Im now thinking of buying flat paint just for use on the coffered ceiling based on a recommendation of another painter verses ScuffX on ceiling. Using flat ceiling paint will help hide any imperfections and it does not need ScuffX anyway. Spray that first and then do the columns, pedestals, paneling and all remaining trim in ScuffX matte.

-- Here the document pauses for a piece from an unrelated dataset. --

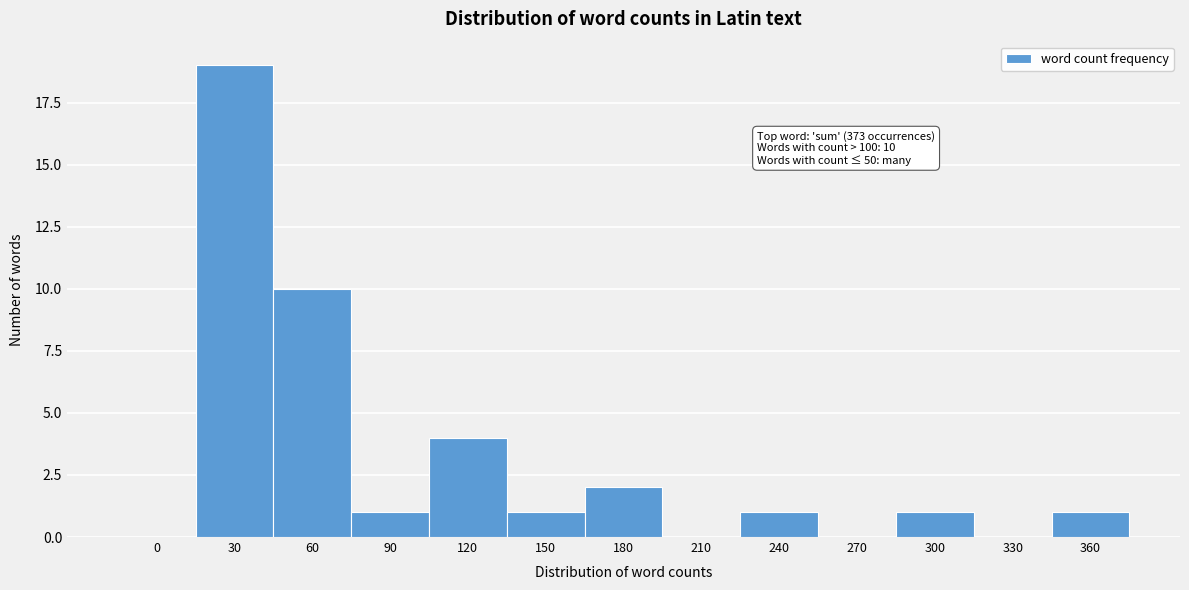

Reading left to right, extract all data points from this chart.

0=0	30=19	60=10	90=1	120=4	150=1	180=2	210=0	240=1	270=0	300=1	330=0	360=1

Is the ScuffX matte dull enough for a ceiling? Thoughts? Was planning on buy a 5 gallon bucket of ScuffX for everything,

What flat ceiling paint would you recommend for spaying? Buying my paint at BM

Oh and yes I completely wrote down the wrong amount time to sand and prep earlier. When I build the 12 coffered panels on the ground (upside down) I sanded and caulked in the entire unit in every direction even though the crown was tight using a 10mm syringe with a 18 gauge needle full of DAP. Ultra crisp lines and no caulking really visible. This was to hide the fine gaps that would look like crap later. Too hard to work with your hands over your head for hours. Each panel is has 60 feet of caulking inside of it. My guess is it collectively took over 40 hours just to fill pin nails, sand and caulk the ceiling.

Im getting a quote. If his estimate is too many mortgage payments ;) I will try spraying the primer first. I that is a disaster I will sand out my mess for days and higher a pro to do the top coats.